I got rejected. It’s okay. I’ll live. I was once single so remember the feeling well.

This was the first submission I had done in a long time. I have been so wrapped up in my novel and in my storytelling shows, that I hadn’t spent much time on anything else.  A friend told me about this magazine that needed non fiction stories and, since I could use a slightly revised version of a short piece I had already written, I went for it.

Even though I didn’t get to see my name in print, it was honestly one of the nicest rejection letters I have ever received. Oddly, I am kind of encouraged by it.

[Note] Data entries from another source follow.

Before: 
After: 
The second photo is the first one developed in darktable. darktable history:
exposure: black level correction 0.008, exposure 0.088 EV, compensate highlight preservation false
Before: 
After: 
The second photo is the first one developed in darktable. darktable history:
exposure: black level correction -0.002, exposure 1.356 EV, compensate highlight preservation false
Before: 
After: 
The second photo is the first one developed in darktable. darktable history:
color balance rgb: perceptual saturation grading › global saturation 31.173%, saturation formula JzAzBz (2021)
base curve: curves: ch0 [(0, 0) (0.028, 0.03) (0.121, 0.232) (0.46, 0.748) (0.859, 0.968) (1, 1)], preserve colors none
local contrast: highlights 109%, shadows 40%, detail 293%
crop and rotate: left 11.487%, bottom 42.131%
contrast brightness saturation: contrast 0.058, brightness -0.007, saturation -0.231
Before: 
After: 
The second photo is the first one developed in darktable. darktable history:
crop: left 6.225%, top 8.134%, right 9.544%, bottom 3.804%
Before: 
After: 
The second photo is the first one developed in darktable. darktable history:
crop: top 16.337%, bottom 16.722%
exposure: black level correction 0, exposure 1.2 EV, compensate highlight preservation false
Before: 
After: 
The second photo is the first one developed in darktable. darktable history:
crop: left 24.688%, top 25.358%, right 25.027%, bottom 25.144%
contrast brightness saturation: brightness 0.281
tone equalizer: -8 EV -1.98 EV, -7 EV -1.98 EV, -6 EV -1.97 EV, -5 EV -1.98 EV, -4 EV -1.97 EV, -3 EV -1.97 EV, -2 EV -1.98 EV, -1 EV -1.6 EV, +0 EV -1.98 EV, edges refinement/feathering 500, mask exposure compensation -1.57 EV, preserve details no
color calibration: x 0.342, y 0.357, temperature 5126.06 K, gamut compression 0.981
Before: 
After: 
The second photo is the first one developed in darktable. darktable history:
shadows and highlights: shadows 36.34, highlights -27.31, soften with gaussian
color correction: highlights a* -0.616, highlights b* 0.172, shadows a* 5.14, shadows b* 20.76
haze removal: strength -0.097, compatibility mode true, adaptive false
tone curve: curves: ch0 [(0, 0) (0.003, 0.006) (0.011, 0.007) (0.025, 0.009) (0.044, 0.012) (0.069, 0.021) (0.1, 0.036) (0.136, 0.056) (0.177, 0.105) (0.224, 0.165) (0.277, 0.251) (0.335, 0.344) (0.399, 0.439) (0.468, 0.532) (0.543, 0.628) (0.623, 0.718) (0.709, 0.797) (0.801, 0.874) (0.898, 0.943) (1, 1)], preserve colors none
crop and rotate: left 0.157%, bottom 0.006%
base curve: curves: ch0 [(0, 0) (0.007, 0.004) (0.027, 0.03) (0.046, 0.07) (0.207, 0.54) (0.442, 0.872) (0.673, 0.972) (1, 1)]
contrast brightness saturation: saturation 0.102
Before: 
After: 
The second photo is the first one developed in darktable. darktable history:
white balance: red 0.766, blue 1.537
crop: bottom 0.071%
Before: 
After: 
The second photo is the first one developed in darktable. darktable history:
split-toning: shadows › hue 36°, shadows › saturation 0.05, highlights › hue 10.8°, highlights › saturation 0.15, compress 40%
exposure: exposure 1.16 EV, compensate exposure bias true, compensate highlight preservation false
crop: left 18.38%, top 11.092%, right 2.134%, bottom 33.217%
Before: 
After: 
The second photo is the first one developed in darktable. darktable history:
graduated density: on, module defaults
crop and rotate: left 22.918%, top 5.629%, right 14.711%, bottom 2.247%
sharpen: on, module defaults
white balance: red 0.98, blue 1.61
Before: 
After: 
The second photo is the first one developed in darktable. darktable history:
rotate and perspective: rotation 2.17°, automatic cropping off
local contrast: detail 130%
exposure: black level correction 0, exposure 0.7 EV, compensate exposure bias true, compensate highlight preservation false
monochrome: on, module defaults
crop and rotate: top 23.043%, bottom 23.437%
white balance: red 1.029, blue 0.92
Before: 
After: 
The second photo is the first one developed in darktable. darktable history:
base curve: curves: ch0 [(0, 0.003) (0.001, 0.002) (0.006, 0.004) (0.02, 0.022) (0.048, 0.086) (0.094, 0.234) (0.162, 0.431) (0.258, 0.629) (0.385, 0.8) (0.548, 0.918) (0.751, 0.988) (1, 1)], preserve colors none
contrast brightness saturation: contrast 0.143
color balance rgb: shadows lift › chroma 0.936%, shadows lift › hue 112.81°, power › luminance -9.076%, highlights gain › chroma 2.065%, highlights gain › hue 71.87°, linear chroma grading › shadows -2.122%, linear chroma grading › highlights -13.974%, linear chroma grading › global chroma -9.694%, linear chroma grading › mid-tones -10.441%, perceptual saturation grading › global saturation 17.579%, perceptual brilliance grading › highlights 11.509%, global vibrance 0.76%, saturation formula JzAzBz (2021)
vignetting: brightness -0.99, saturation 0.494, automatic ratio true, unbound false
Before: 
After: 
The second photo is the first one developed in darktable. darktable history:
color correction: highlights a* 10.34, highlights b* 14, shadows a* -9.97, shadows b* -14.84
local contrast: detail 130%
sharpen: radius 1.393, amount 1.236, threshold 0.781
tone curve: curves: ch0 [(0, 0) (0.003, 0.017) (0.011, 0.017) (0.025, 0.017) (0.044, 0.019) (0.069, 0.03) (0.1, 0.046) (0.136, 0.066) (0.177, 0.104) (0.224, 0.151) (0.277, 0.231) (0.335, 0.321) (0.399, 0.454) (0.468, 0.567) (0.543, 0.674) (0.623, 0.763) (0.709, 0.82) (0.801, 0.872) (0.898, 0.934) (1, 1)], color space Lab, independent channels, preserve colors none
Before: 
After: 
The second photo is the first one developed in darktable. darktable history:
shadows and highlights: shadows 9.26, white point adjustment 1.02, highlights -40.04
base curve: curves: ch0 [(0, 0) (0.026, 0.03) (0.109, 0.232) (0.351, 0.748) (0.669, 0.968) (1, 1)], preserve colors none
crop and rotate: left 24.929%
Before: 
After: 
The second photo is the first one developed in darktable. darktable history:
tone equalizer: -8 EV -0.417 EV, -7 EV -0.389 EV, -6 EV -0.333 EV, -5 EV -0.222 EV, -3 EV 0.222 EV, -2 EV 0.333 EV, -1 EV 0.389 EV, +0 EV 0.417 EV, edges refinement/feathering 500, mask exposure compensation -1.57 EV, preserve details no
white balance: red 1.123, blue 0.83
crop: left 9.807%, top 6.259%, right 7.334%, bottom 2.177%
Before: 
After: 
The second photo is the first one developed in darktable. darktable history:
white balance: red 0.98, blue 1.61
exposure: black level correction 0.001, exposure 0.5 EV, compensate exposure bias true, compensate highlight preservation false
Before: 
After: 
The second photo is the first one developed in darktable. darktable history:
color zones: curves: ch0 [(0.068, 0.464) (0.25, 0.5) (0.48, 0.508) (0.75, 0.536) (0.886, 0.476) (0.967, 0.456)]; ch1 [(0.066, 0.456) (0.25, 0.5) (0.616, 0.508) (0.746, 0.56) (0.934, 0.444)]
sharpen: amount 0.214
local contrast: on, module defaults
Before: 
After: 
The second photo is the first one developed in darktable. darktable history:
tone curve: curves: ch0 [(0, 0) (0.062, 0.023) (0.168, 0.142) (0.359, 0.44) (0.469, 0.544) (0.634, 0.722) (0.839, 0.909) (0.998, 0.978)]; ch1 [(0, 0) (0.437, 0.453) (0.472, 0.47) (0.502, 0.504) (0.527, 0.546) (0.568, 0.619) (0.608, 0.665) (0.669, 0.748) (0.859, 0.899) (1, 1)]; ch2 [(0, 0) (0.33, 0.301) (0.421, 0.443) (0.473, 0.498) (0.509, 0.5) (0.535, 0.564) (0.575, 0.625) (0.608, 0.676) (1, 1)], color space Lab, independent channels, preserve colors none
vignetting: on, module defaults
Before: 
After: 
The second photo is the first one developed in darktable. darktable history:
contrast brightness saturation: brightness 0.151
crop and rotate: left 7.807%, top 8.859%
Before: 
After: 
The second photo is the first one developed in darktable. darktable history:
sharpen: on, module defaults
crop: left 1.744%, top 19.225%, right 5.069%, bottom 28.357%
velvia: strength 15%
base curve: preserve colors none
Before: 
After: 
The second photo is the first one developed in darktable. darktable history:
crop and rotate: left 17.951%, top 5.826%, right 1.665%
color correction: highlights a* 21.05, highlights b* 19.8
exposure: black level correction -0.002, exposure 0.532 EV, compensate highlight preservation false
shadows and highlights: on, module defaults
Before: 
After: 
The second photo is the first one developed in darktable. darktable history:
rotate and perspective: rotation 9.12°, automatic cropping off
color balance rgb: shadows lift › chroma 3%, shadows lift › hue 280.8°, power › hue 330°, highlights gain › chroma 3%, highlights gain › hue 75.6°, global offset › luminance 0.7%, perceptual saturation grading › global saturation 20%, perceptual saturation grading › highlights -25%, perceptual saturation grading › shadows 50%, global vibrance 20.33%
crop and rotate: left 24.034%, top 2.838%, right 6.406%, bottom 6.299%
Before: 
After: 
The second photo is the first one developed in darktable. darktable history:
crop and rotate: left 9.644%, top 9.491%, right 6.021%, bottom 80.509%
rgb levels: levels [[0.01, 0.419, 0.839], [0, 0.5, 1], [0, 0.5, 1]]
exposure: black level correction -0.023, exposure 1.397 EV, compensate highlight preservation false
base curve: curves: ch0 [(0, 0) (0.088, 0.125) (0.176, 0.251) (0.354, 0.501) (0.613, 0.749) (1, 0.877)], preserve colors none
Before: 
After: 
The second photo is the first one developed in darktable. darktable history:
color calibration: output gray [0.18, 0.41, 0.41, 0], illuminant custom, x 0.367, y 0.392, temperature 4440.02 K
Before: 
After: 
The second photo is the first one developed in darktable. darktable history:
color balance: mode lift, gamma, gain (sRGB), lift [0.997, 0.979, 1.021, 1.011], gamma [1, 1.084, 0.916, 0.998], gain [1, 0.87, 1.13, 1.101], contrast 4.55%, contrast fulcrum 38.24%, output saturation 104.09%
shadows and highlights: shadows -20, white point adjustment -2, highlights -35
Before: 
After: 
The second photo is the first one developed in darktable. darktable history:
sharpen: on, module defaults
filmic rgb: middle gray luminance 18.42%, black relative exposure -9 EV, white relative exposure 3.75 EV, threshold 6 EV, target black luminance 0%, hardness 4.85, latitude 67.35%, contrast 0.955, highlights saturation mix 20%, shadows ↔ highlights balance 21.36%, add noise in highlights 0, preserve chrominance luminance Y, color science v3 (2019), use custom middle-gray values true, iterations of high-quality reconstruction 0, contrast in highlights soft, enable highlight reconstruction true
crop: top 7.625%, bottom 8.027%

Here’s what the nice editor at the magazine wrote:

“Dear Jessica,

Thank you so much for submitting “Daddy‘s Car” to The____ Review. The review board and I really appreciated the opportunity to read your story, and personally I found the ending very moving. After much deliberation, however, the board decided not to include it in the upcoming volume. But you are a talented writer, and I sincerely hope that you will consider submitting more of your work to future volumes of the review.

Warmest Regards,

I have submitted many stories to many magazines and have often received not a peep in response. It’s nice when an editor not only takes the time to write something (anything) personal, but says that she, at least, liked the piece.

Maybe I will try to submit some more shorts over the course of this year. You never know. There might be an editor out there even nicer than this one who will send me a very nice acceptance letter!